Record set:
------
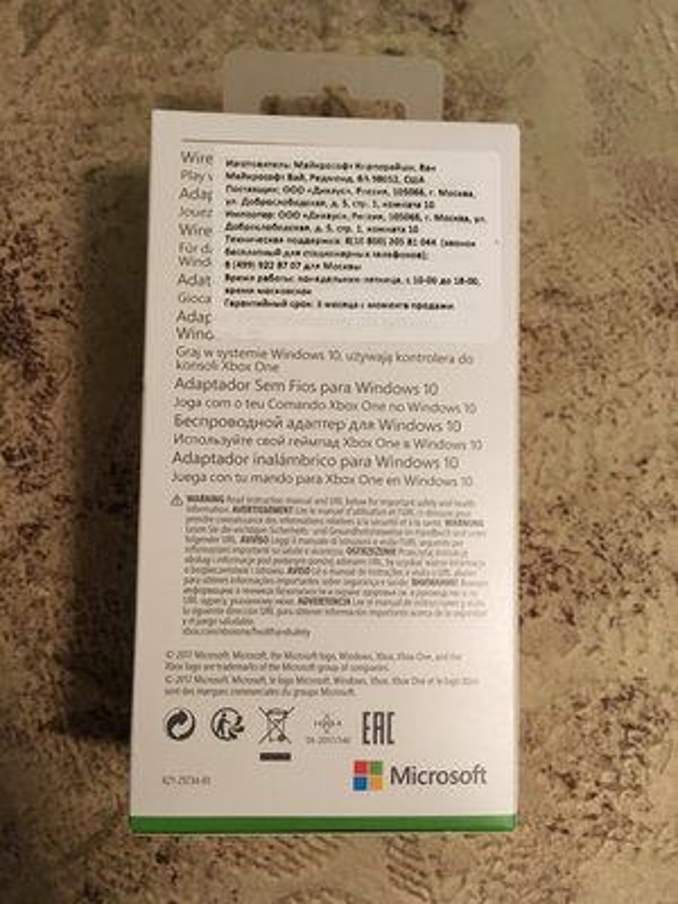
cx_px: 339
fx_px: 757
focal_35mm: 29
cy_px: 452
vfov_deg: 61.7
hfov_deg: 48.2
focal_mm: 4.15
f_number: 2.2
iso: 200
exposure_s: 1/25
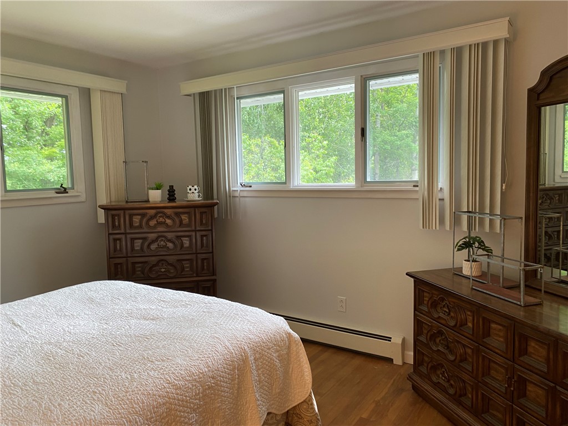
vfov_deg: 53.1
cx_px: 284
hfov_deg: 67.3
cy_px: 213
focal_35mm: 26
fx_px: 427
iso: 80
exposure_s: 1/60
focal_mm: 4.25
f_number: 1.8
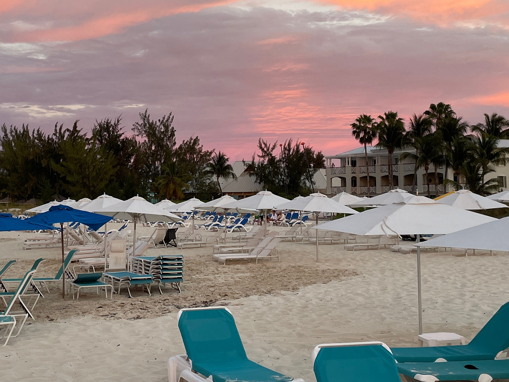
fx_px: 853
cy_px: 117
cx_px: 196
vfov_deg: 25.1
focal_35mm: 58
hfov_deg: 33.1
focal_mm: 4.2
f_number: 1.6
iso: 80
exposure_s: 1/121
------
Written task: Would you provide an exact, picture-free copy of the data above?

Answer to this task:
cx_px: 339
fx_px: 757
focal_35mm: 29
cy_px: 452
vfov_deg: 61.7
hfov_deg: 48.2
focal_mm: 4.15
f_number: 2.2
iso: 200
exposure_s: 1/25
vfov_deg: 53.1
cx_px: 284
hfov_deg: 67.3
cy_px: 213
focal_35mm: 26
fx_px: 427
iso: 80
exposure_s: 1/60
focal_mm: 4.25
f_number: 1.8
fx_px: 853
cy_px: 117
cx_px: 196
vfov_deg: 25.1
focal_35mm: 58
hfov_deg: 33.1
focal_mm: 4.2
f_number: 1.6
iso: 80
exposure_s: 1/121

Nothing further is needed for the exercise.